Global CO2 to hit 75pc of safe allowance by 2030
The forecast from the UN Framework Convention on Climate Change (UNFCCC) factors in the intended nationally determined contributions (INDCs) pledged to a new global climate deal to be negotiated in Paris in December.
The world can add only 1 trillion t of cumulative CO2 emissions from 2011 to keep global average temperature rise below the 2°C above pre-industrial levels, the Intergovernmental Panel on Climate Change estimates.
The UNFCCC has analysed the impact of INDCs from 146 countries that were submitted by 1 October. Its findings were released today. These INDCs represent 75pc of all UNFCCC parties and around 86pc of greenhouse gas (GHG) emissions in 2010.
The pledges would deliver an emissions reduction of around 3.7bn t, lowering the global total to 55bn t/yr by 2025 and 57bn t/yr in 2030, the UNFCC report said, slowing the rate of growth to 11-23pc in 2010-2030, compared with 24pc in 1990-2010. The INDCs would lower emissions by 5pc/person below 2010 levels in 2030. Although around 25pc of INDCs submitted are conditional, the UNFCCC said — some developing countries stipulate that full implementation depends on adequate financial support from the industrialised world.
And the UNFCCC does not directly assess the INDCs' implications for temperature change by the end of the century. But the INDCs would probably limit average global temperature rise to around 2.7°C, executive secretary Christiana Figueres said, which is in line with climate research group Climate Action Tracker's assessment.
This is "by no means enough", Figueres said. But it is a considerable improvement on the estimated 4-5°C or more of warming previously projected.
The UNFCCC's findings are broadly in line with independent analyses that forecast average global temperature rise below, at or above 3°C. European Commission analysis of 120 countries that submitted INDCs by 13 October predicted a 3°C rise by 2100.
The commission found that global GHG emissions will increase by 17pc above 2010 levels by 2030, to around 57bn t/yr, in line with the UNFCCC's forecast. But if conditional INDCs were enacted, emissions would peak just before 2030 at 12pc above 2010 levels, at around 54bn t/yr.
Greater action is needed, but the UNFCCC expects many nations to overachieve on their INDCs, while the mobilisation of climate finance and other forms of multilateral co-operation will intensify and accelerate countries' efforts, it said.
Figueres described the INDCs as "a foundation on which ever higher ambition can be built" and said they are "not the final word in what countries are ready to achieve over time".
But the INDCs must be backed by "financial support for developing countries, a clear long-term destination of climate neutrality in the second half of the century and a ratcheting up of ambition in a structured, transparent and timely way", she said.
The Climate Action Network coalition of non-governmental organisations has called for a revision of the INDCs to start just after the December climate talks in Paris and to be concluded by 2018 at the latest.

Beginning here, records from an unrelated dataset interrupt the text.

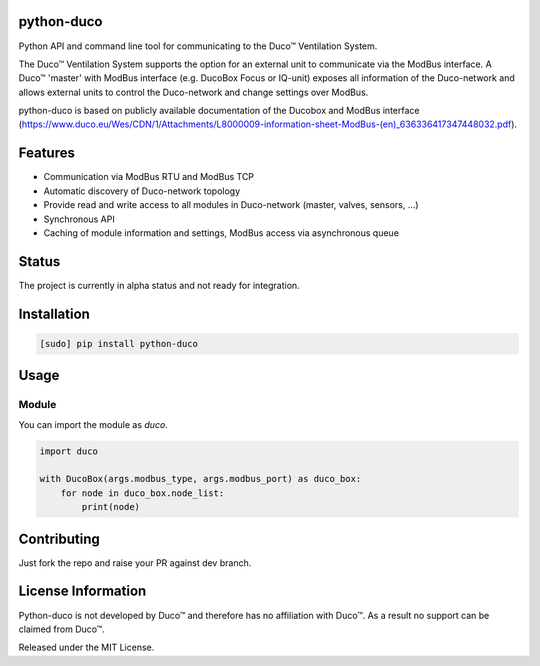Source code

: python-duco |Build Status| |Coverage Status| |Doc Status| |Codacy Status|
=========================================================================
Python API and command line tool for communicating to the Duco™ Ventilation System. 

The Duco™ Ventilation System supports the option for an external unit to communicate via the ModBus interface. A Duco™ 'master' with ModBus interface (e.g. DucoBox Focus or IQ-unit) exposes all information of the Duco-network and allows external units to control the Duco-network and change settings over ModBus.

python-duco is based on publicly available documentation of the Ducobox and ModBus interface (https://www.duco.eu/Wes/CDN/1/Attachments/L8000009-information-sheet-ModBus-(en)_636336417347448032.pdf).

Features
============
* Communication via ModBus RTU and ModBus TCP
* Automatic discovery of Duco-network topology 
* Provide read and write access to all modules in Duco-network (master, valves, sensors, ...)
* Synchronous API
* Caching of module information and settings, ModBus access via asynchronous queue

Status
============
The project is currently in alpha status and not ready for integration.

Installation
============

.. code-block:: bash

    [sudo] pip install python-duco

Usage
=====

Module
------
You can import the module as `duco`.

.. code-block:: python

    import duco
    
    with DucoBox(args.modbus_type, args.modbus_port) as duco_box:
        for node in duco_box.node_list:
            print(node)

Contributing
=====
Just fork the repo and raise your PR against dev branch.

License Information
=====
Python-duco is not developed by Duco™ and therefore has no affiliation with Duco™. As a result no support can be claimed from Duco™.

Released under the MIT License.

.. |Build Status| image:: https://travis-ci.org/luuloe/python-duco.svg?branch=master
   :target: https://travis-ci.org/luuloe/python-duco
.. |Coverage Status| image:: https://coveralls.io/repos/github/luuloe/python-duco/badge.svg?branch=master
   :target: https://coveralls.io/github/luuloe/python-duco?branch=master
.. |Doc Status| image:: https://readthedocs.org/projects/python-duco/badge/?version=latest
   :target: http://python-duco.readthedocs.io/en/latest/?badge=latest
   :alt: Documentation Status
.. |Codacy Status| image:: https://api.codacy.com/project/badge/Grade/629d143e73c842d69b994efa4e259e77
   :target: https://www.codacy.com/app/luuloe/python-duco?utm_source=github.com&amp;utm_medium=referral&amp;utm_content=luuloe/python-duco&amp;utm_campaign=Badge_Grade
   :alt: Codacy Status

And it wants new, improved targets in place by 2020.
It specifically urged the EU to take a leadership role in advocating an ambitious timeline for the review. And it called for the EU to develop a strong climate finance package beyond 2020. The upcoming EU finance ministers meeting on 10 November is an opportunity to define a comprehensive climate finance offer, it said.
The UNFCCC will publish its report — Climate Action Now — in November to outline to policymakers the emissions reduction potential and economic benefits of climate policies across major sectors such as energy, transport, buildings and forests.